🤖 AI Summary
This study addresses the limitations in evaluating large language models (LLMs) for automating instructional systems design (ISD), which stem from the absence of standardized benchmarks and evaluation biases. To this end, the authors propose ISD-Agent-Bench, a large-scale structured benchmark comprising 25,795 scenarios derived from classical ISD frameworks such as ADDIE, decomposed into 33 sub-steps and combined with 51 contextual variables to generate diverse tasks. The work innovatively integrates the ReAct reasoning paradigm with ISD theory to construct an intelligent agent and introduces a multi-LLM adjudicator consensus mechanism to mitigate evaluation bias. Experimental results across 1,017 test scenarios demonstrate that this hybrid approach significantly outperforms baselines relying solely on theory or technical heuristics, with a strong positive correlation observed between theoretical fidelity and system performance.
📝 Abstract
Large Language Model (LLM) agents have shown promising potential in automating Instructional Systems Design (ISD), a systematic approach to developing educational programs.
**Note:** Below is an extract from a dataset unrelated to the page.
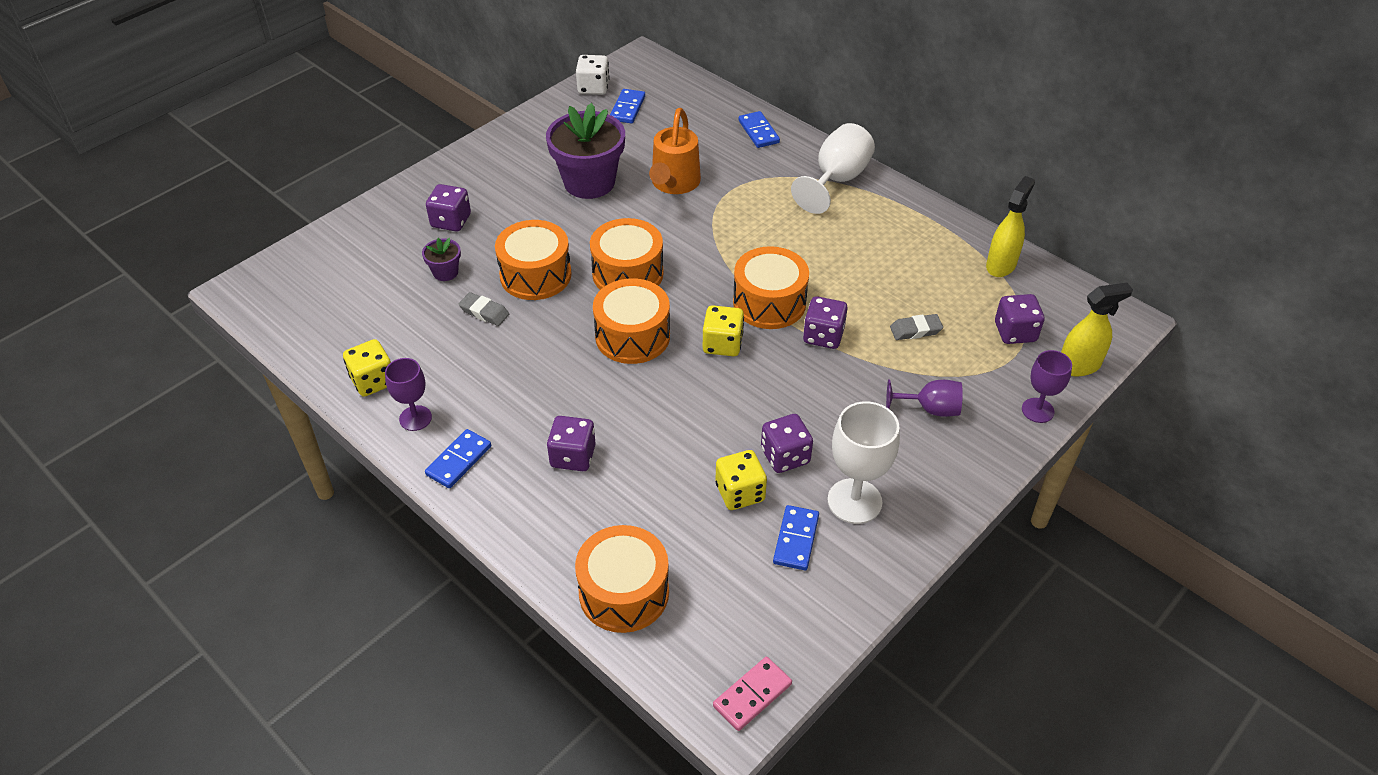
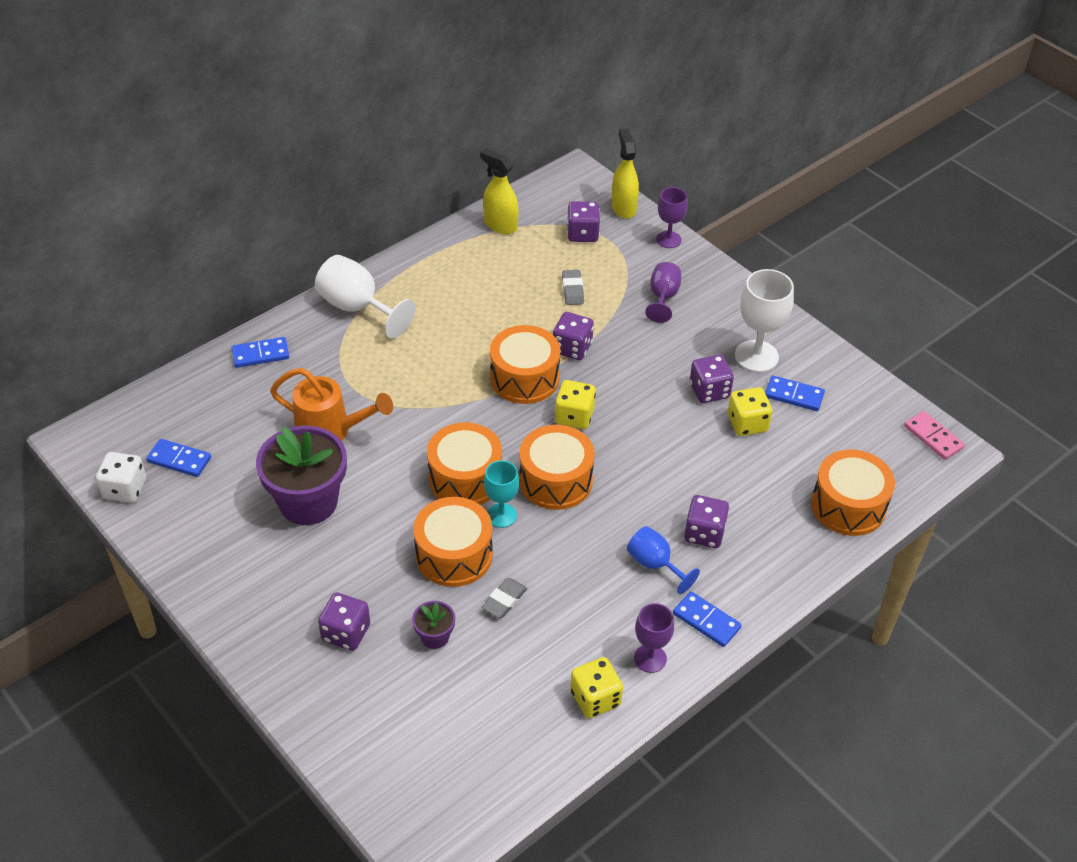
camera: 85 degrees left, 0 degrees up
none -> turquoise goblet [484,460,519,528]
none -> blue goblet [627,526,700,594]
However, evaluating these agents remains challenging due to the lack of standardized benchmarks and the risk of LLM-as-judge bias. We present ISD-Agent-Bench, a comprehensive benchmark comprising 25,795 scenarios generated via a Context Matrix framework that combines 51 contextual variables across 5 categories with 33 ISD sub-steps derived from the ADDIE model. To ensure evaluation reliability, we employ a multi-judge protocol using diverse LLMs from different providers, achieving high inter-judge reliability. We compare existing ISD agents with novel agents grounded in classical ISD theories such as ADDIE, Dick \&Carey, and Rapid Prototyping ISD. Experiments on 1,017 test scenarios demonstrate that integrating classical ISD frameworks with modern ReAct-style reasoning achieves the highest performance, outperforming both pure theory-based agents and technique-only approaches. Further analysis reveals that theoretical quality strongly correlates with benchmark performance, with theory-based agents showing significant advantages in problem-centered design and objective-assessment alignment. Our work provides a foundation for systematic LLM-based ISD research.